Know Your Nutters


Dissenters have in common a class status (low, lower-middle, and middle); a hatred of hierarchy in politics, property ownership, and clergy; their ranks are swelled by the increasing number of itinerant men created by the break-up of farms and over-employment in trades; they take the notion of "equality" very seriously. Having, in effect, nothing to lose and totally convinced of divine support, they make formidable demonstrators and soldiers. Baptists, Anabaptists, Quakers belong in this group, but these sects no longer seem marginalia in 17th religious politics (main authority: Christopher Hill, The World Turned Upside Down, 1972).


1. THE LEVELLERS (including subsects such as the DIGGERS)--essentially political & economic


2. FIFTH MONARCHY MEN-essentially political and economic; had much in common with Levellers

One fact that distinguishes the Fifth Monarchists is that more of the few men hanged, drawn, and quartered as regicides were of their sect than any other: Thomas Harrison (see Pepys, p. 650, col. 1), John Carew, John Cook (one of the parliamentary lawyers), Hugh Peter, Daniel Axtel, and Francis Hacher. (Peter had preached the funeral sermon for Charles I (who did not attend); the text was from Isaiah: "Thou shalt not be joined with them in burial because thou hast destroyed thy land and slain thy people"; Peter and Cook were executed together; Peter watched Cook's hanging, drawing, and quartering from the public scaffold, then endured his own.

Fifth Monarchists were said to have expected "King Jesus in English politics to bring about the effects which democratic political methods had failed to achieve"; their expectation of "a fifth monarchy" as some kind of political Eden identifies them with prophecies and millinarian thinking; commited to improvements in the plight of the poor; sought to overturn primogeniture.


3. FAMILISTS (FAMILY OF LOVE)-essentially religious (see Middleton's play, The Family of Love)

Sect started in Europe in the mid-1500s by Henry Niclaes; strong in England by 1570s; prominent spokesman was John Salmarsh; believed it possible to recapture Eden (state of innocence) in this world; property should be held in common; God's spirit in the believer is the only means of knowing scripture; fiercely anti-clerical, anti-ritual; their ministers were itinerants, "like the Apostles."

One Thomas Shepard, impressed by the doctrines of Familist Roger Brearley of Grindleton in Yorkshire, emigrated to America, and Mistress Anne Hutchinson was said by Gov.

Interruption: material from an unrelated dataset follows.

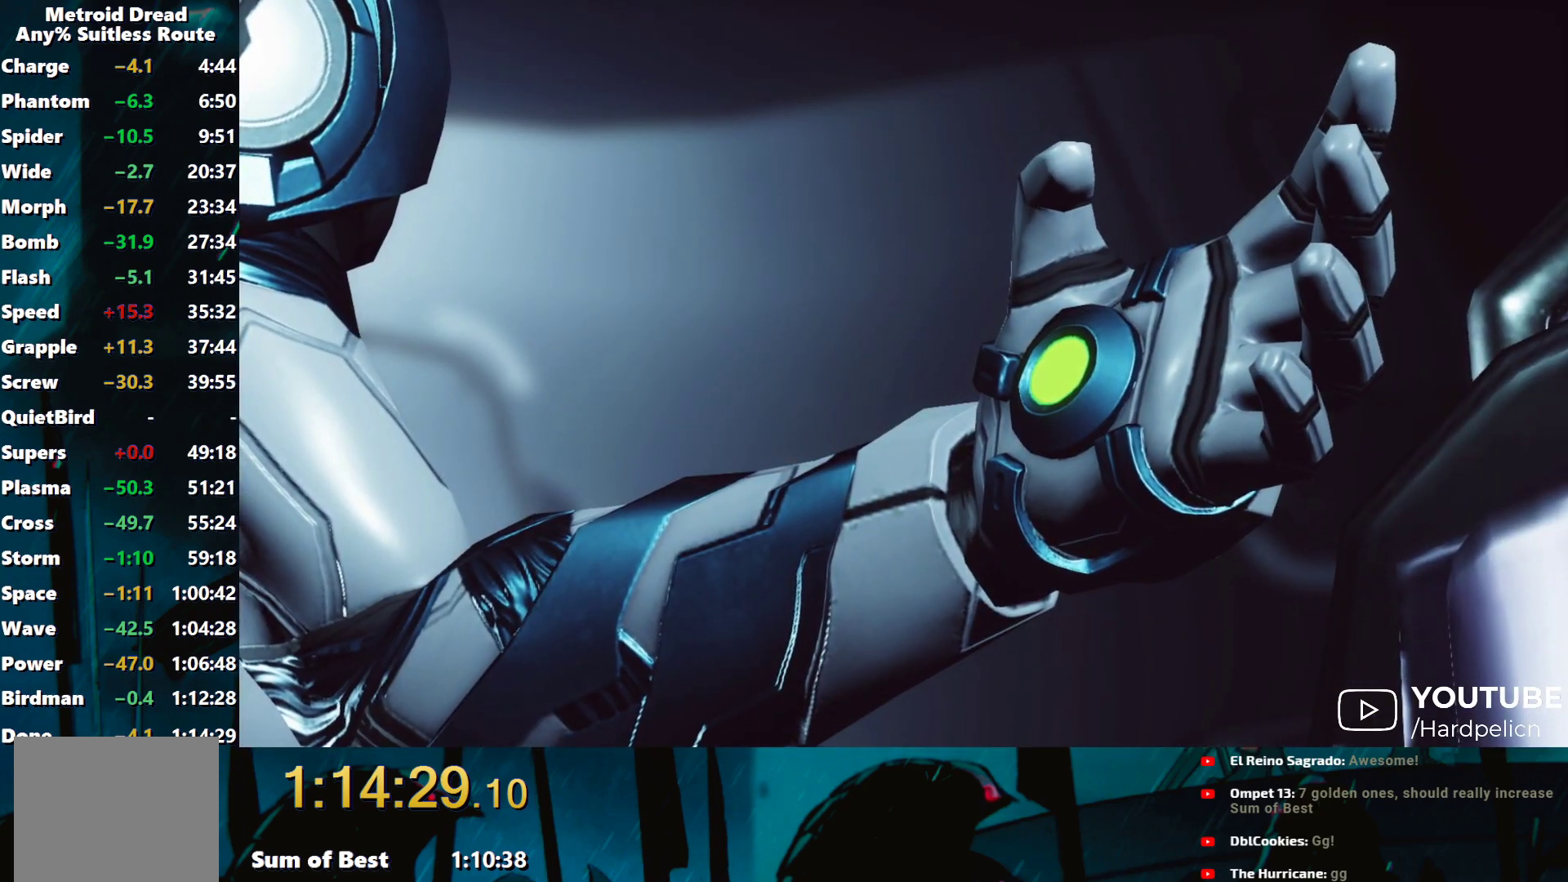
Gameplay with a controller (Nintendo layout); each line is a JSON object with the inputs held at the frame after it. "events" lists button and stick changes between this image and that frame as [ms after this image, input, new state], when the widget could be followed in between. Not read: L3 R3 right_stick.
{"buttons": ["START"], "left_stick": "center", "events": [[383, "START", "down"]]}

Winthrop to have been "infected" with Grindletonian heresies by way of Shepard.


5. SEEKERS AND RANTERS-the fringe of the fringe

This bunch--as disorganized as their names imply--were loud, prophetic, anarchical, skeptical of doctrine and authority of all kinds; known by their wild behavior in gathering at taverns, smoking, and calls for heretical sexual behavior (John Robins, a Ranter, advocated the exchange of husbands and wives).